선택한 글 |

FastAPI를 이용한 머신러닝 모델 REST API 서빙

학습 목표 매핑

SKALA 3기 Module 7 — 데이터 분석 Mini-project (Learning Objective 7-2)

Objective: 훈련된 모델을 FastAPI로 감싸서 REST API 엔드포인트로 제공하고 / 모듈 4 FastAPI 기술 사용 / Swagger 자동 문서가 생성되고 curl/Postman으로 테스트 가능 (Bloom L6-Create)
Evaluation: API 동작 검증

FastAPI란?

정의: Python 기반 고성능 웹 프레임워크

타입 힌트 기반 자동 검증
자동 OpenAPI(Swagger) 문서 생성
동기/비동기 동시 지원
최소 보일러플레이트

업계 채택:

2021년 21% → 2023년 29%로 성장
데이터 사이언티스트 선호도 31%
Microsoft, Uber, Netflix 사용

ML 모델 서빙 아키텍처

[Trained Model (model.pkl)]
           ↓
[FastAPI Application]
           ↓
[REST API Endpoints]
           ↓
[Client (curl, Postman, Web App)]

단계 1: 모델 훈련 및 직렬화

# train_model.py
from sklearn.ensemble import RandomForestClassifier
from sklearn.datasets import load_iris
import joblib
 
# 데이터 로드 및 모델 훈련
iris = load_iris()
X = iris.data
y = iris.target
 
clf = RandomForestClassifier(n_estimators=100, random_state=42)
clf.fit(X, y)
 
# 메타데이터와 함께 저장
joblib.dump({
    "model": clf,
    "target_names": iris.target_names,
    "feature_names": iris.feature_names,
}, "models/iris_model.joblib")
 
print("✅ 모델 저장 완료!")

단계 2: Pydantic으로 입력 스키마 정의

# schemas.py
from pydantic import BaseModel, Field
from typing import List
 
class IrisFeatures(BaseModel):
    """붓꽃 분류 입력 특성"""
    sepal_length: float = Field(..., gt=0, description="꽃받침 길이 (cm)")
    sepal_width: float = Field(..., gt=0, description="꽃받침 너비 (cm)")
    petal_length: float = Field(..., gt=0, description="꽃잎 길이 (cm)")
    petal_width: float = Field(..., gt=0, description="꽃잎 너비 (cm)")
 
class PredictionResponse(BaseModel):
    """모델 예측 응답"""
    prediction: str
    probability: List[float]
    confidence: float

단계 3: FastAPI 애플리케이션 생성

기본 구조

# main.py
from fastapi import FastAPI, HTTPException
from fastapi.middleware.cors import CORSMiddleware
import joblib
import numpy as np
from schemas import IrisFeatures, PredictionResponse
 
app = FastAPI(
    title="붓꽃 분류 API",
    description="붓꽃 종 분류 REST API",
    version="1.0.0"

문제와 과제 |
a - FastAPI 모델 서빙 글에 따르면 2023년 FastAPI 채택률은 몇 퍼센트였나요?
b - FastAPI 모델 서빙 글이 멈춘 곳에서부터 글을 이어 가세요.
이어지는 자료는 위의 FastAPI 모델 서빙 글과 관계가 없습니다.

제공 자료 |

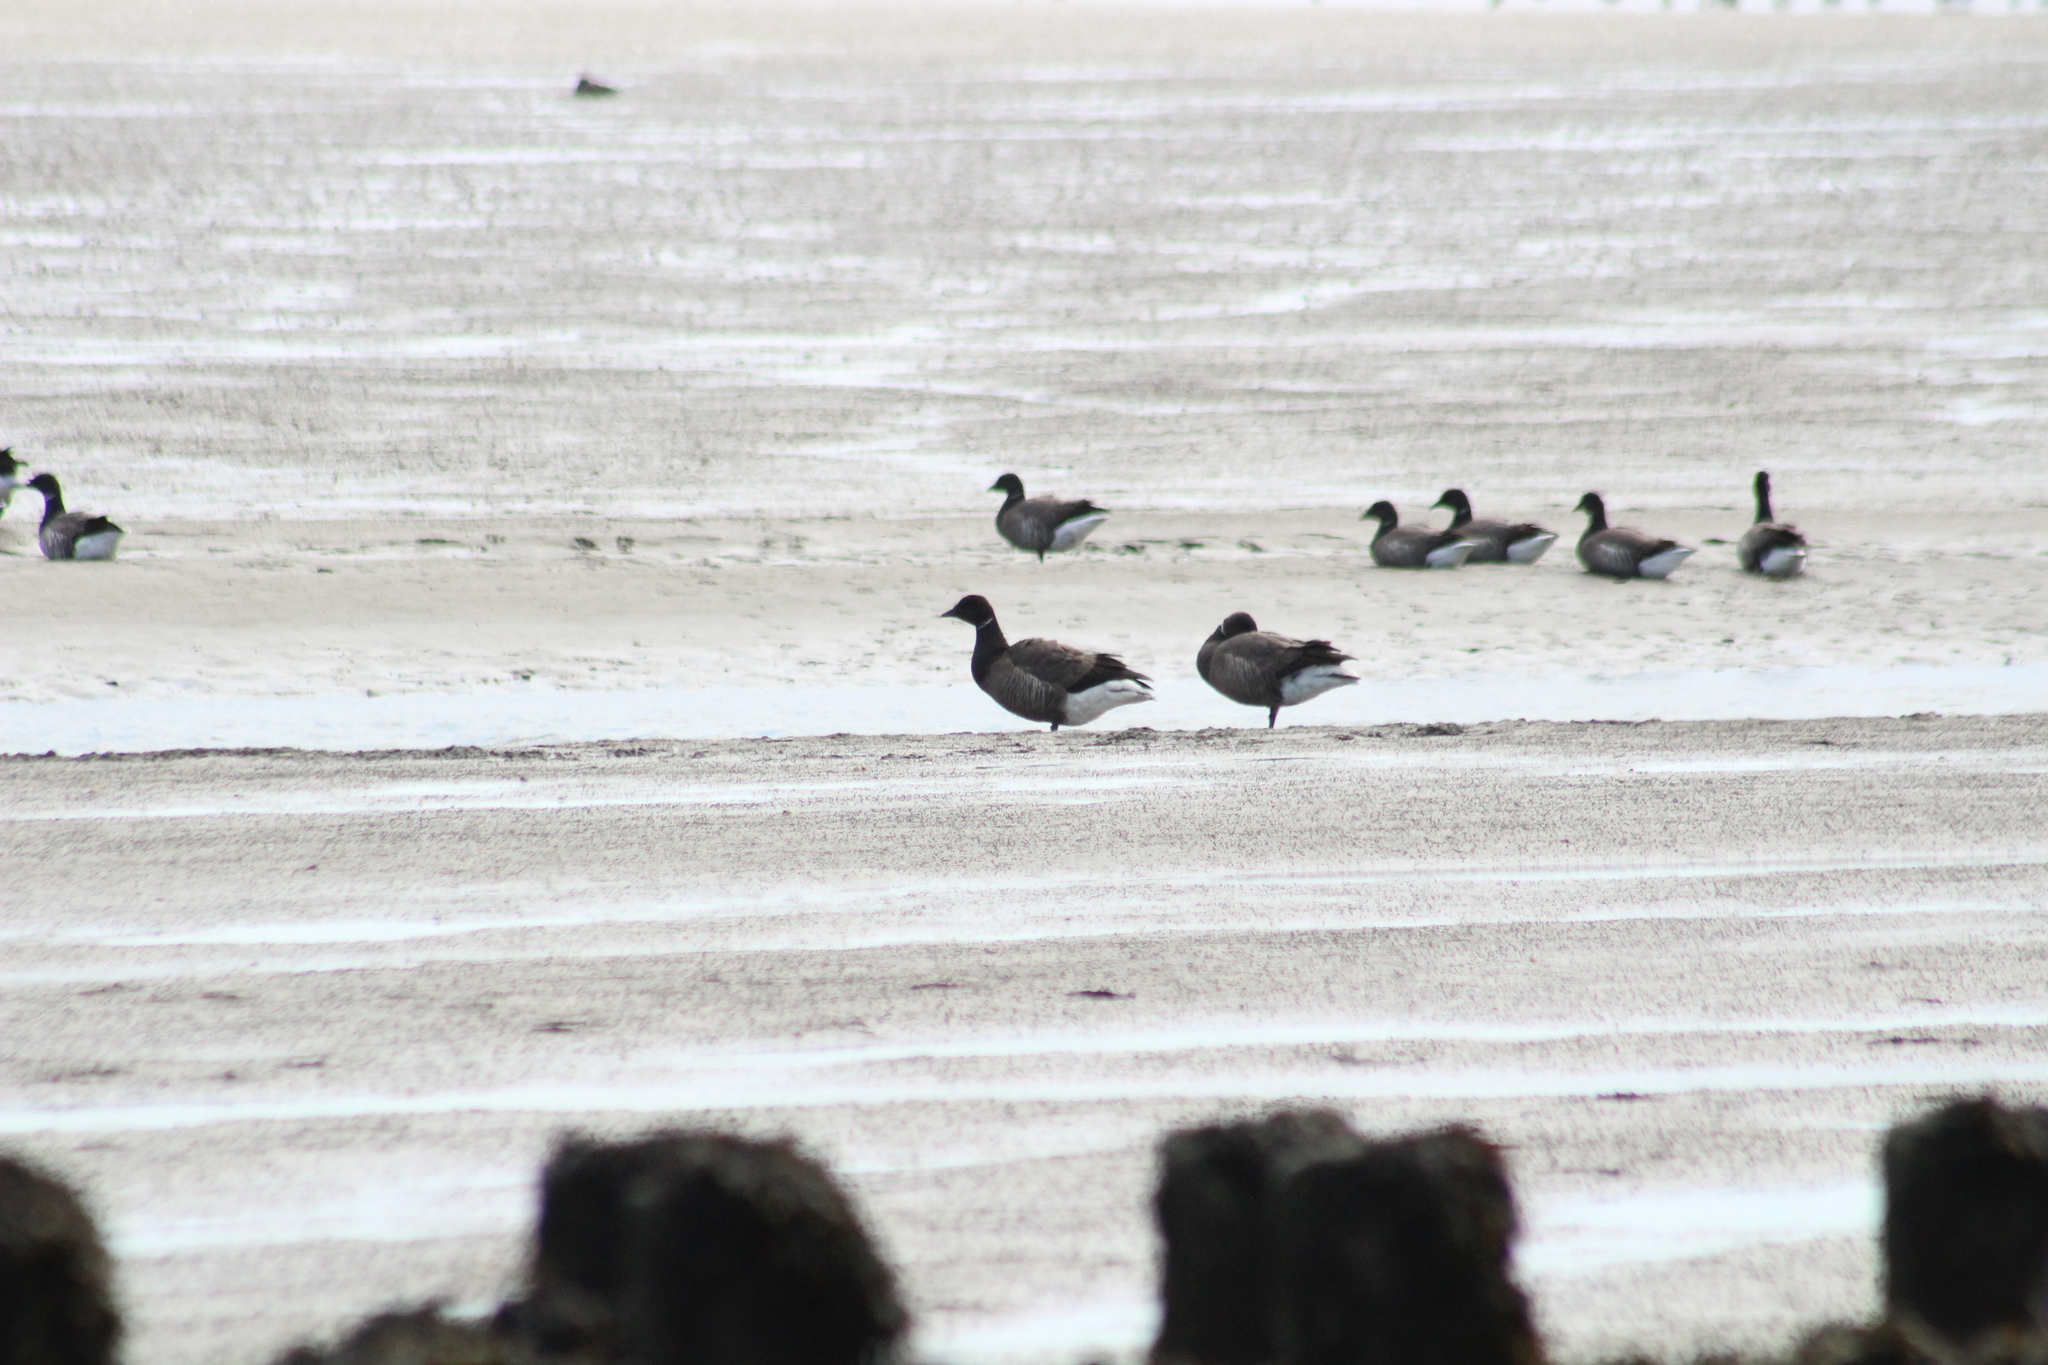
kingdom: Animalia
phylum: Chordata
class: Aves
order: Anseriformes
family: Anatidae
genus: Branta
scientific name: Branta bernicla
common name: Brant goose
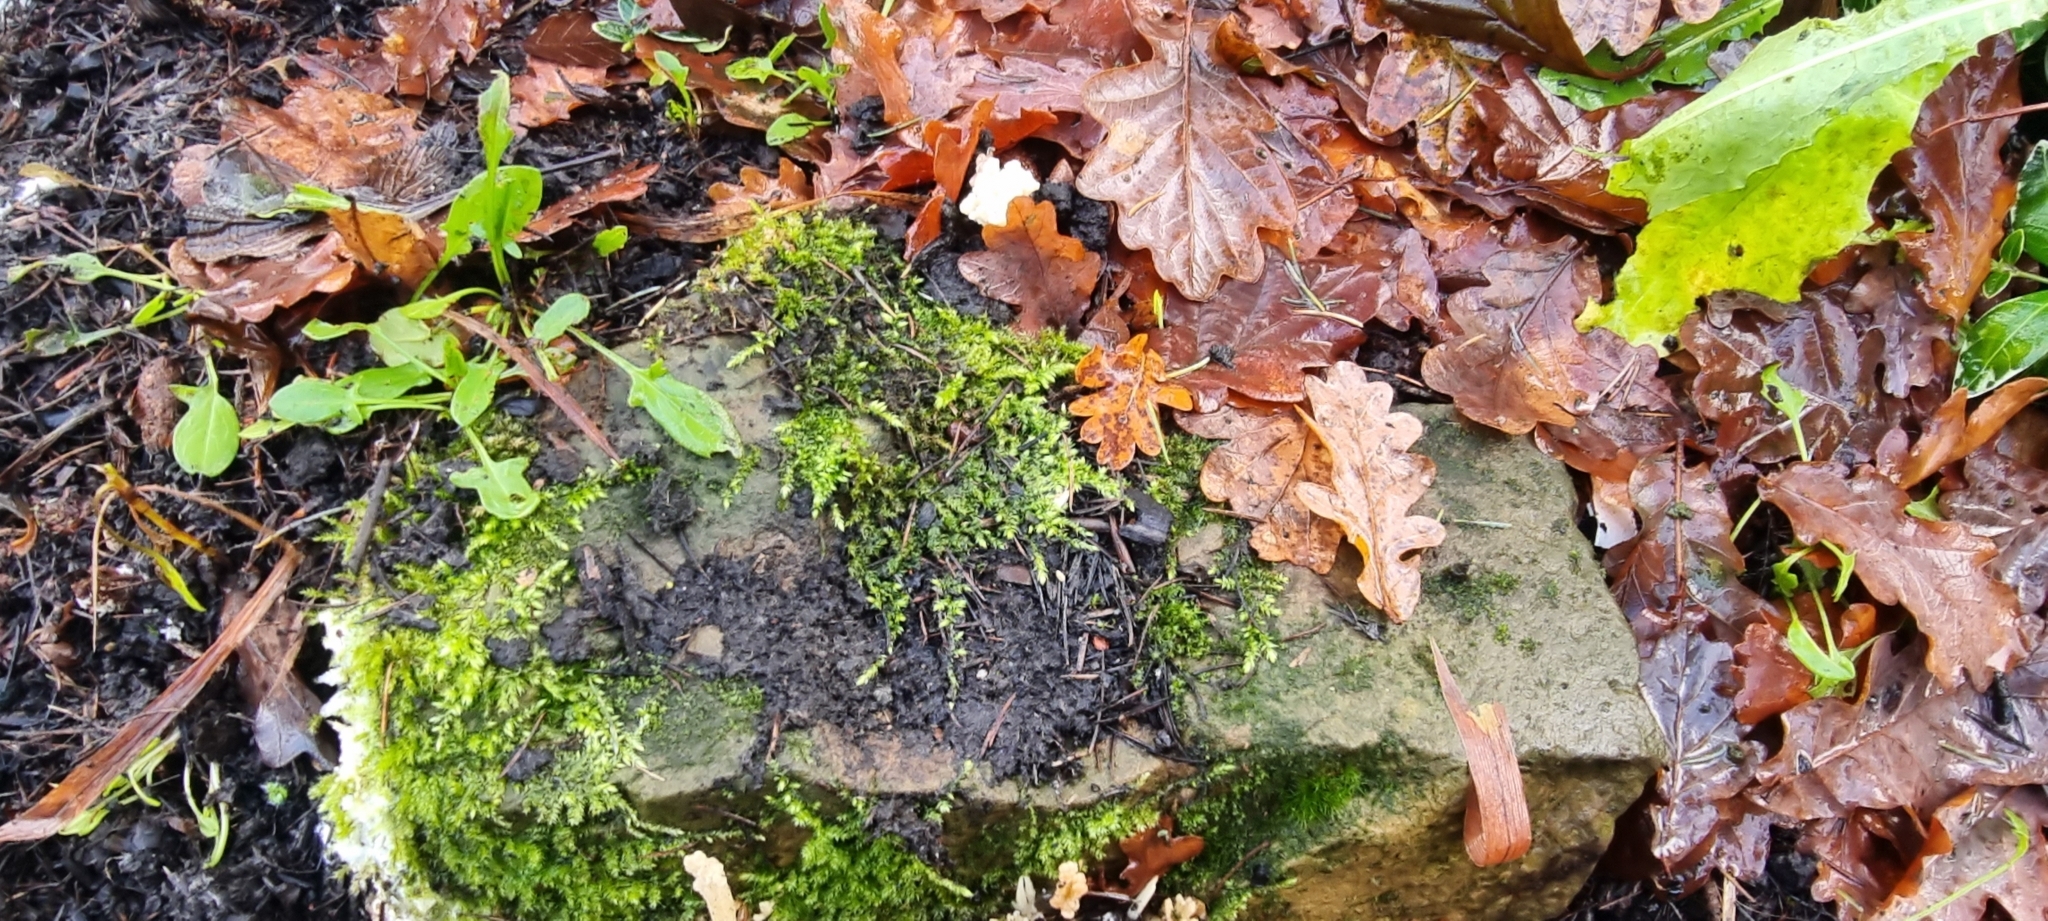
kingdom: Fungi
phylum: Basidiomycota
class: Agaricomycetes
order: Cantharellales
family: Hydnaceae
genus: Clavulina
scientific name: Clavulina rugosa
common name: Wrinkled club
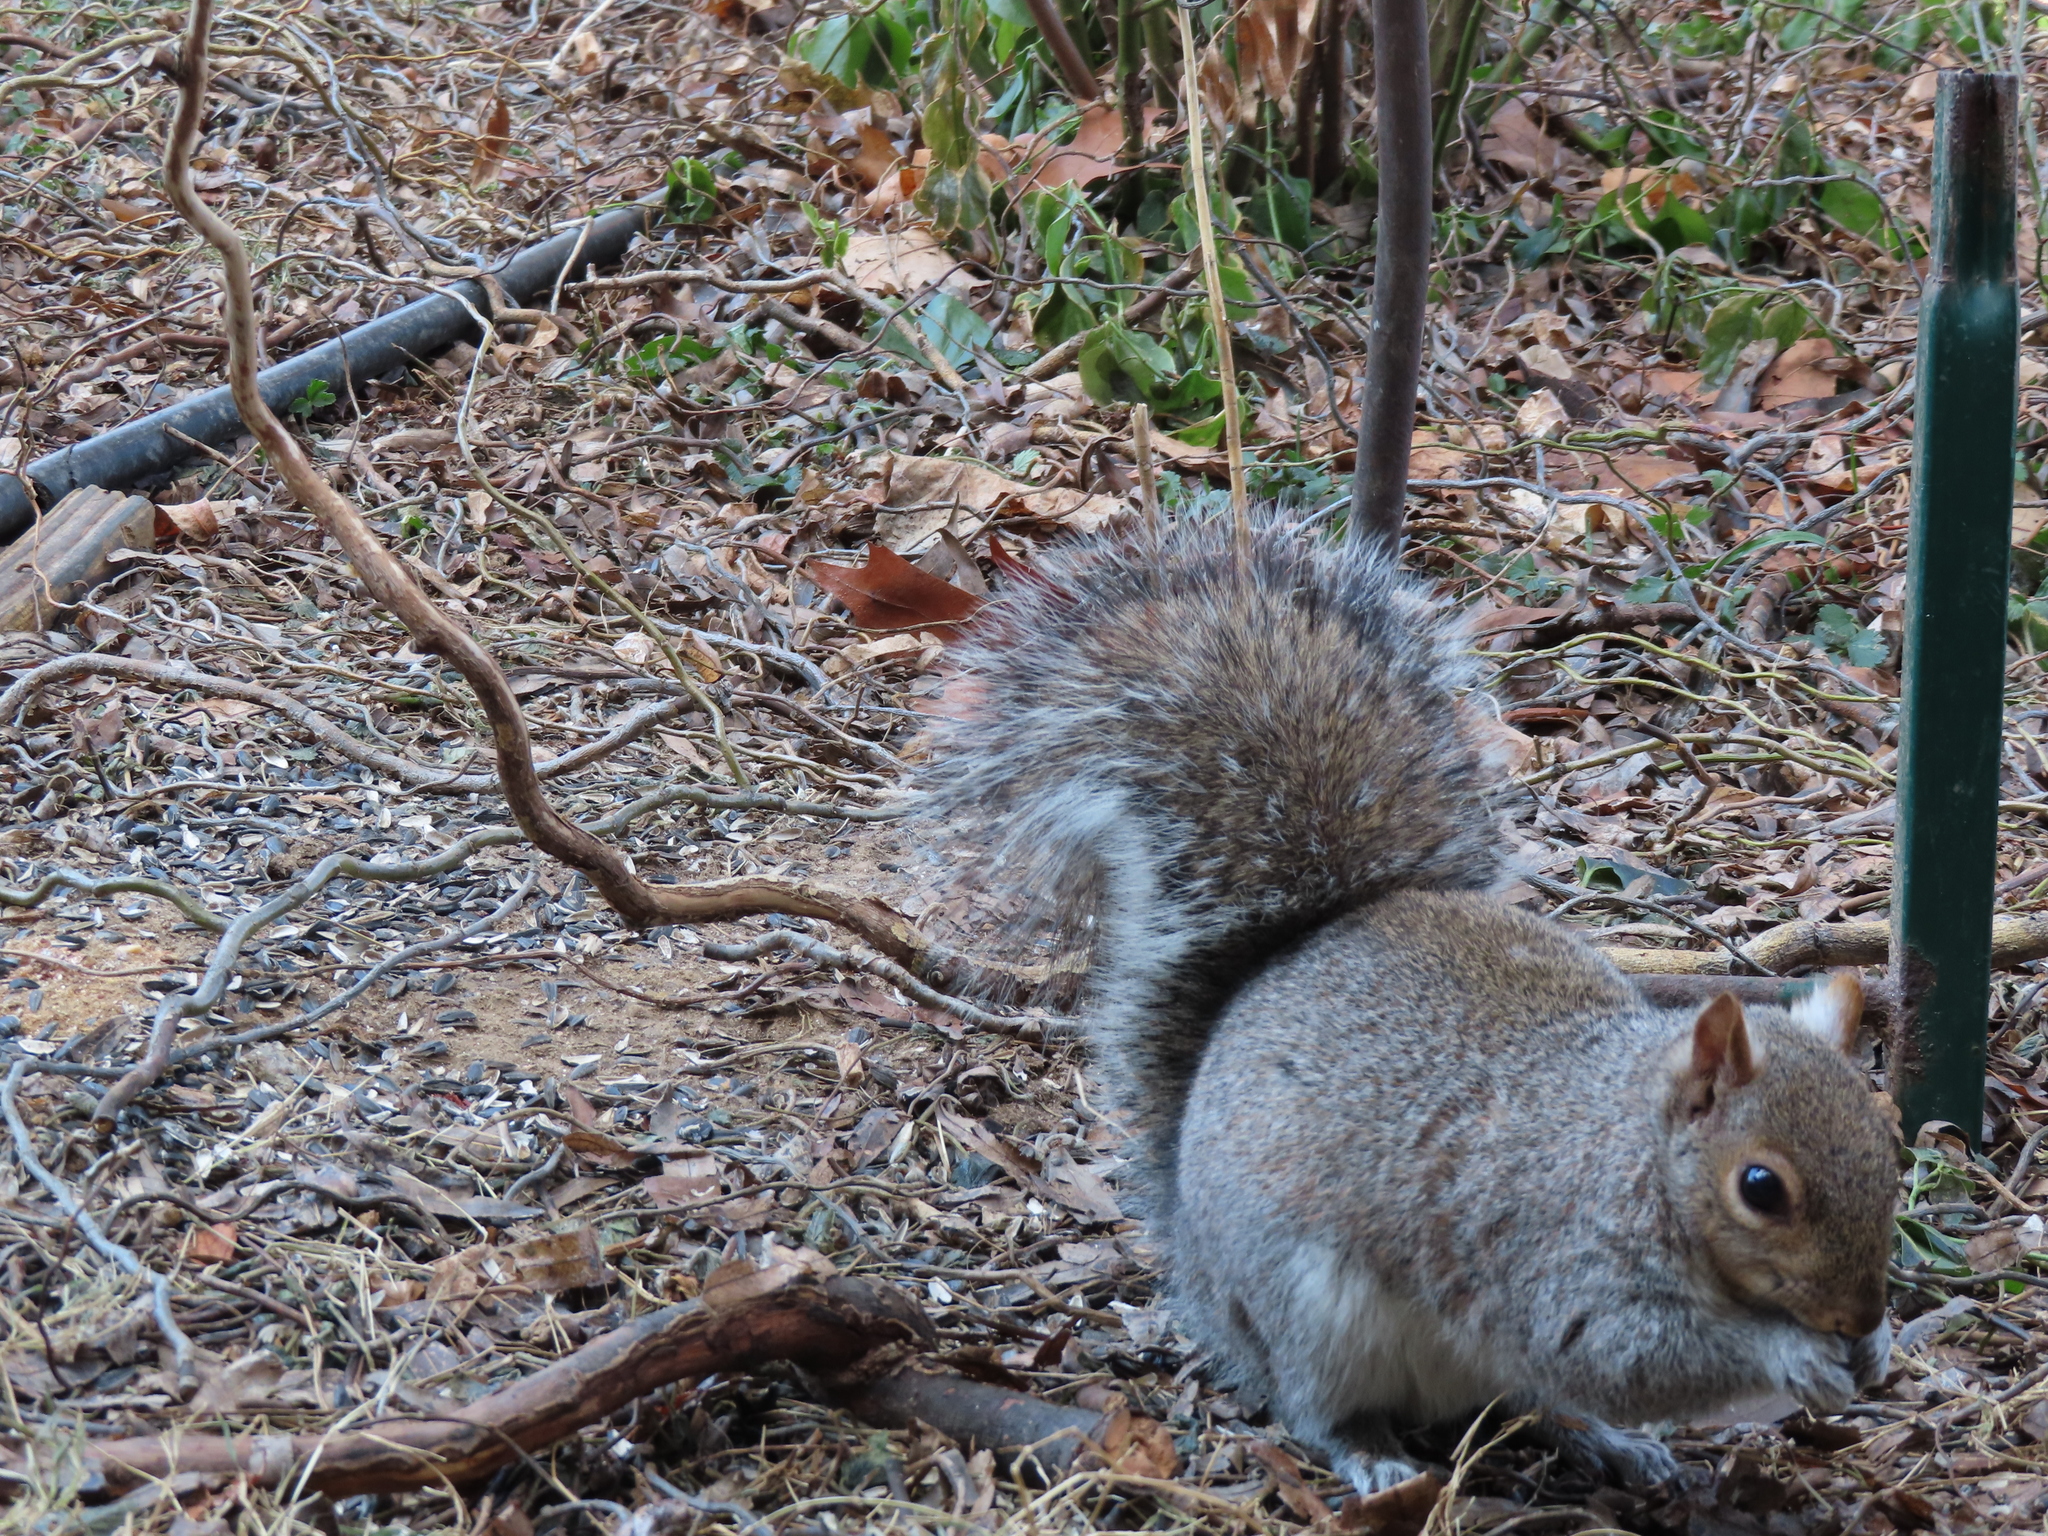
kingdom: Animalia
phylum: Chordata
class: Mammalia
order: Rodentia
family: Sciuridae
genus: Sciurus
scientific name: Sciurus carolinensis
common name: Eastern gray squirrel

정답 목록 |
a - 29%입니다.

b -
)
 
# CORS 미들웨어 (웹 프론트엔드 통합)
app.add_middleware(
    CORSMiddleware,
    allow_origins=["*"],
    allow_credentials=True,
    allow_methods=["*"],
    allow_headers=["*"],
)
 
# 글로벌 모델 저장소
model_artifact = None
 
@app.on_event("startup")
def load_model():
    """애플리케이션 시작 시 모델 로드"""
    global model_artifact
    model_artifact = joblib.load("models/iris_model.joblib")
    print("✅ 모델 로드 완료!")
 
@app.get("/health")
def health_check():
    """헬스 체크 엔드포인트"""
    return {
        "status": "healthy",
        "model_loaded": model_artifact is not None
    }
 
@app.post("/predict")
def predict(features: IrisFeatures) -> dict:
    """
    붓꽃 종 예측
    
    Args:
        features: IrisFeatures 모델 인스턴스
    
    Returns:
        - prediction: 예측 종명 (setosa, versicolor, virginica)
        - probability: 각 종의 확률
        - confidence: 최고 확률
    """
    if model_artifact is None:
        raise HTTPException(
            status_code=503, 
            detail="모델이 로드되지 않았습니다"
        )
    
    # 특성 배열 구성 (올바른 순서 중요!)
    X = np.array([[
        features.sepal_length,
        features.sepal_width,
        features.petal_length,
        features.petal_width
    ]])
    
    # 예측 수행
    model = model_artifact["model"]
    prediction_idx = model.predict(X)[0]
    probabilities = model.predict_proba(X)[0]
    
    return {
        "prediction": model_artifact["target_names"][prediction_idx],
        "probabilities": {
            model_artifact["target_names"][i]: float(p) 
            for i, p in enumerate(probabilities)
        },
        "confidence": float(probabilities[prediction_idx])
    }
 
@app.post("/predict_batch")
def predict_batch(features_list: list[IrisFeatures]) -> dict:
    """배치 예측 (여러 샘플 동시 처리)"""
    X = np.array([[
        f.sepal_length, f.sepal_width, 
        f.petal_length, f.petal_width
    ] for f in features_list])
    
    model = model_artifact["model"]
    predictions = model.predict(X)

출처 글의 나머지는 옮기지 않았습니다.